Early on in the 1941 film Blues in the Night, there’s a moment of unforced wonder in which the titular blues song gets warbled in a St Louis jail by a wistful black prisoner. He’s in a crowded cell but he’s all alone, singing his broken heart out – and the (white) heroes, in a neighbouring cell, rise up, in awe: “That’s the real misery, ain’t it boys?” exclaims jazz pianist Jigger. “That’s the real lowdown New Orleans blues.”

It wasn’t the ‘real’ blues, actually; the song was written by those ‘Tin Pan Alley’ giants Harold Arlen and Johnny Mercer – the composer and lyricist whose umpteen credits elsewhere include The Wizard of Oz (Arlen) and Moon River (Mercer). Yet it felt true, got hailed as one of the all-time great blues songs. It transfixed Judy Garland and Mickey Rooney – among the first people to whom it was played (“the greatest thing I’ve ever heard,” Rooney said) – and it will transfix you when you hear it at the Kiln theatre, where it provides the overall title to a compilation show first seen in the US in 1982.
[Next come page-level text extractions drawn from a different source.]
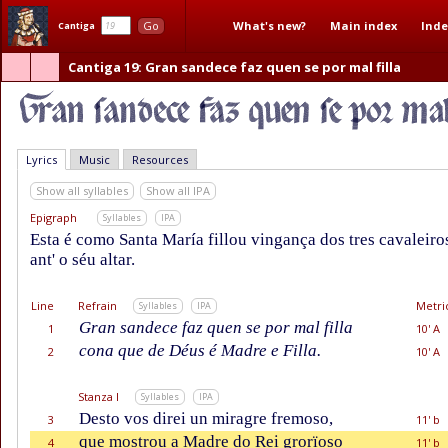
What's new?
Main index
Inde
Go
Cantiga
Cantiga 19
: Gran sandece faz quen se por mal filla
Lyrics
Music
Resources
Show all syllables
Show all IPA
Epigraph
Syllables
IPA
Esta é como Santa María fillou vingança dos tres cavaleir
ant' o séu altar.
Line
Refrain
Metri
Syllables
IPA
Gran sandece faz quen se por mal filla
1
10' A
cona que de Déus é Madre e Filla.
2
10' A
Stanza I
Syllables
IPA
Desto vos direi un miragre fremoso,
3
11' b
que mostrou a Madre do Rei grorïoso
4
11' b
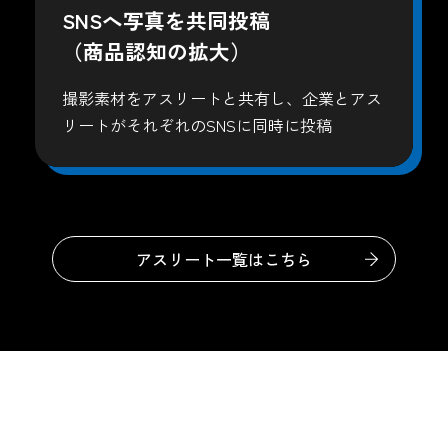
SNSへ写真を共同投稿
（商品認知の拡大）
撮影素材をアスリートと共有し、企業とアス
リートがそれぞれのSNSに同時に投稿
アスリート一覧はこちら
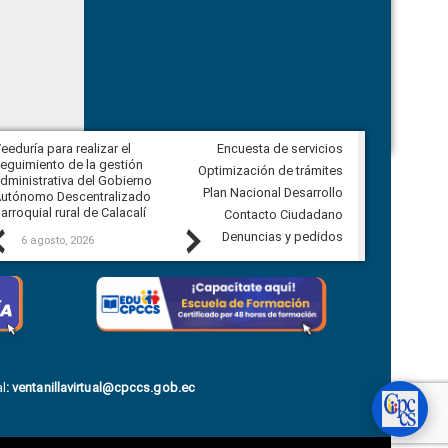
eeduría para realizar el
Encuesta de servicios
Veeduría para vigilar los acuerdos,
eguimiento de la gestión
derivados de la Audiencia Pública
Optimización de trámites
dministrativa del Gobierno
entre el GAD de Ibarra y la
Plan Nacional Desarrollo
utónomo Descentralizado
comunidad Urbina, parroquia la
arroquial rural de Calacalí
Carolina
Contacto Ciudadano
Previous
Next
Denuncias y pedidos
6 agosto, 2026
5 agosto, 2026
l
:
ventanillavirtual@cpccs.gob.ec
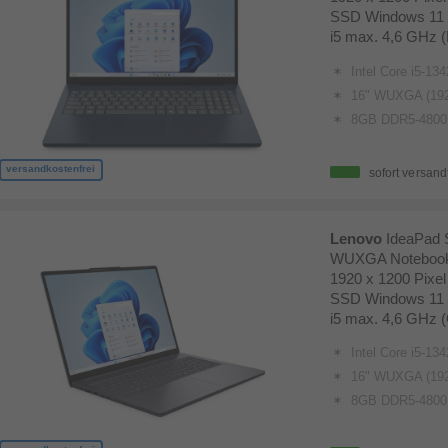
SSD Windows 11 
i5 max. 4,6 GHz 
Intel Core i5-13420H, 8C (4P + 4E)/12T, P-core up
16" WUXGA (1920x1200) 
8GB DDR5-4800 + 
versandkostenfrei
sofort versand
Lenovo
IdeaPad 
WUXGA Notebook 
1920 x 1200 Pix
SSD Windows 11 
i5 max. 4,6 GHz 
Intel Core i5-13420H, 8C (4P + 4E)/12T, P-core up
16" WUXGA (1920x1200) 
8GB DDR5-4800 + 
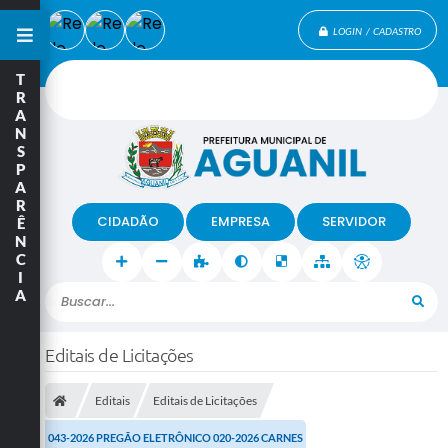
LOGIN / CADASTRO
T
R
A
N
S
P
A
R
CIDADÃO
EMPRESA
SERVIDOR
Ê
N
C
I
A
Buscar...
Editais de Licitações
Editais
Editais de Licitações
043-2026 PREGÃO ELETRÔNICO 020-2026 CARNES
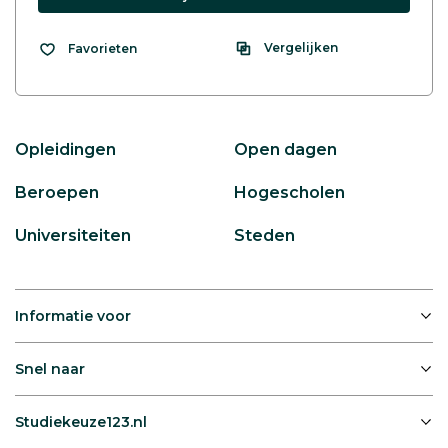
Vergelijken
Favorieten
Opleidingen
Open dagen
Beroepen
Hogescholen
Universiteiten
Steden
Informatie voor
Snel naar
Studiekeuze123.nl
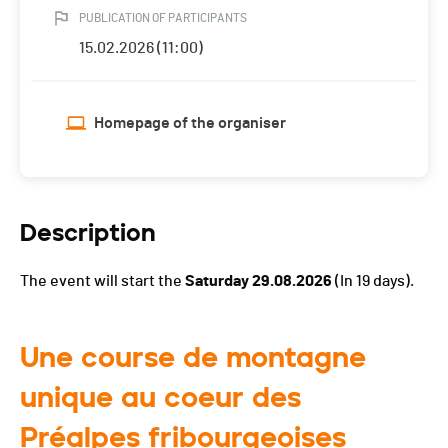
PUBLICATION OF PARTICIPANTS
15.02.2026 (11:00)
Homepage of the organiser
Description
The event will start the
Saturday 29.08.2026
(In 19 days).
Une course de montagne
unique au coeur des
Préalpes fribourgeoises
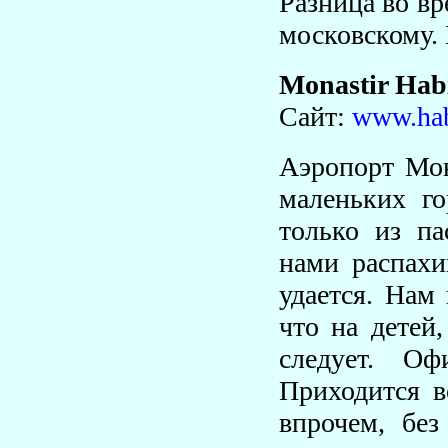
Разница во в
московскому. 
Monastir Habi
Сайт:
www.hab
Аэропорт Мон
маленьких го
только из па
нами распахи
удается. Нам
что на детей
следует. О
Приходится в
впрочем, без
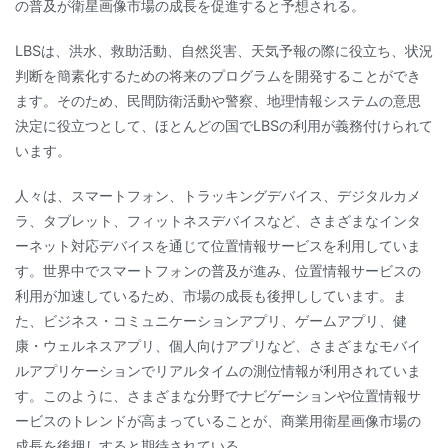
の普及が衛星画像市場の成長を促進すると予想される。
LBSは、洪水、救助活動、自然災害、天気予報の際に役立ち、状況
判断を簡素化するための将来のプログラムを開発することができ
ます。そのため、民間防衛活動や警察、地理情報システムの意思
決定に役立つとして、ほとんどの国でLBSの利用が義務付けられて
います。
人々は、スマートフォン、トラッキングデバイス、デジタルカメ
ラ、タブレット、フィットネスデバイスなど、さまざまなインタ
ーネット対応デバイスを通じて位置情報サービスを利用していま
す。世界中でスマートフォンの普及が進み、位置情報サービスの
利用が加速しているため、市場の成長も後押ししています。ま
た、ビジネス・コミュニケーションアプリ、ゲームアプリ、健
康・ウェルネスアプリ、個人向けアプリなど、さまざまなモバイ
ルアプリケーションでリアルタイムの測位情報が利用されていま
す。このように、さまざまな分野でナビゲーションや位置情報サ
ービスのトレンドが高まっていることが、商業用衛星画像市場の
成長を後押しすると期待されている。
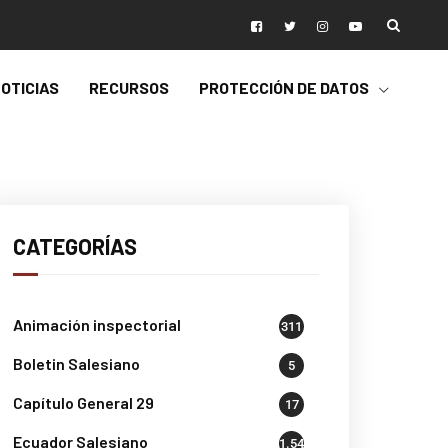
OTICIAS
RECURSOS
PROTECCIÓN DE DATOS
CATEGORÍAS
Animación inspectorial
311
Boletin Salesiano
5
Capítulo General 29
17
Ecuador Salesiano
1.541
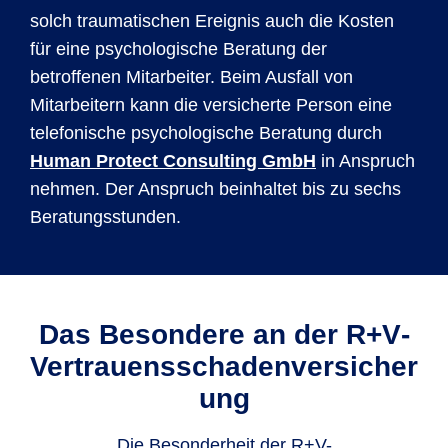
solch traumatischen Ereignis auch die Kosten
für eine psychologische Beratung der
betroffenen Mitarbeiter. Beim Ausfall von
Mitarbeitern kann die versicherte Person eine
telefonische psychologische Beratung durch
Human Protect Consulting GmbH
in Anspruch
nehmen. Der Anspruch beinhaltet bis zu sechs
Beratungsstunden.
Das Besondere an der R+V­
Vertrauensschadenversicher
ung
Die Besonderheit der R+V-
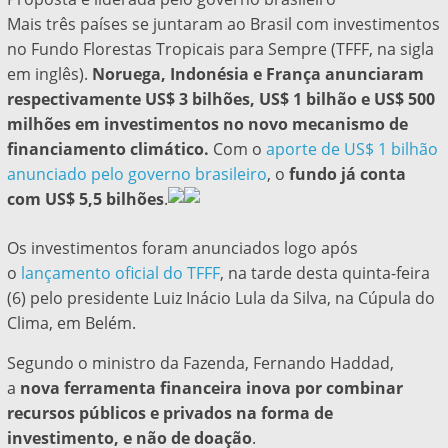
Mais três países se juntaram ao Brasil com investimentos
no Fundo Florestas Tropicais para Sempre (TFFF, na sigla
em inglês).
Noruega, Indonésia e França anunciaram
respectivamente US$ 3 bilhões, US$ 1 bilhão e US$ 500
milhões em investimentos no novo mecanismo de
financiamento climático.
Com o
aporte de US$ 1 bilhão
anunciado pelo governo brasileiro
, o
fundo já conta
com US$ 5,5 bilhões
.
Os investimentos foram anunciados logo após
o
lançamento oficial do TFFF
, na tarde desta quinta-feira
(6) pelo presidente Luiz Inácio Lula da Silva, na Cúpula do
Clima, em Belém.
Segundo o ministro da Fazenda, Fernando Haddad,
a
nova ferramenta financeira inova por combinar
recursos públicos e privados na forma de
investimento, e não de doação
.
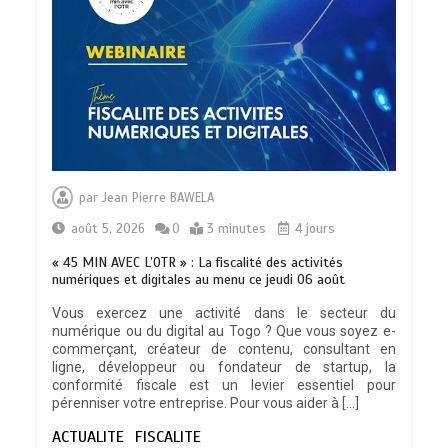
TRANSFORMATION SOCIALE :
L’importance pour le Togo d’avoir une
par
Jean Pierre BAWELA
Feuille de route
0
5 minutes
août 5, 2026
0
3 minutes
4 jours
« 45 MIN AVEC L’OTR » : La fiscalité des activités
numériques et digitales au menu ce jeudi 06 août
Vous exercez une activité dans le secteur du
numérique ou du digital au Togo ? Que vous soyez e-
TOGO : Sauver la mère devient un
commerçant, créateur de contenu, consultant en
indicateur de civilisation
ligne, développeur ou fondateur de startup, la
0
4 minutes
conformité fiscale est un levier essentiel pour
pérenniser votre entreprise. Pour vous aider à […]
ACTUALITE
FISCALITE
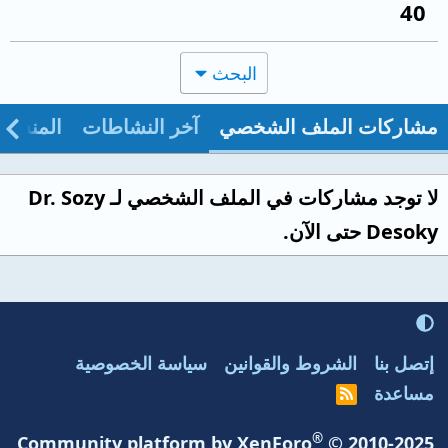
40
البحث
مشاركات الملف الشخصي
آخر النشاطات
المنشو
لا توجد مشاركات في الملف الشخصي لـ Dr. Sozy
Desoky حتى الآن.
إتصل بنا
الشروط والقوانين
سياسة الخصوصية
مساعدة
R
S
S
®
Community platform by XenForo
© 2010-2025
There are a lot of things you can say against this oddly structured revue, some of them said at its premiere and echoed when the show cropped up in London five years later. Assigning simple labels to a quartet of lost souls – the Lady, the Woman, the Girl, the Man – and convening them in a late Thirties Chicago hotel, with a bar to drift into and threadbare rooms for the women to retreat to and croon in, hardly makes for deep dramatic cohesion.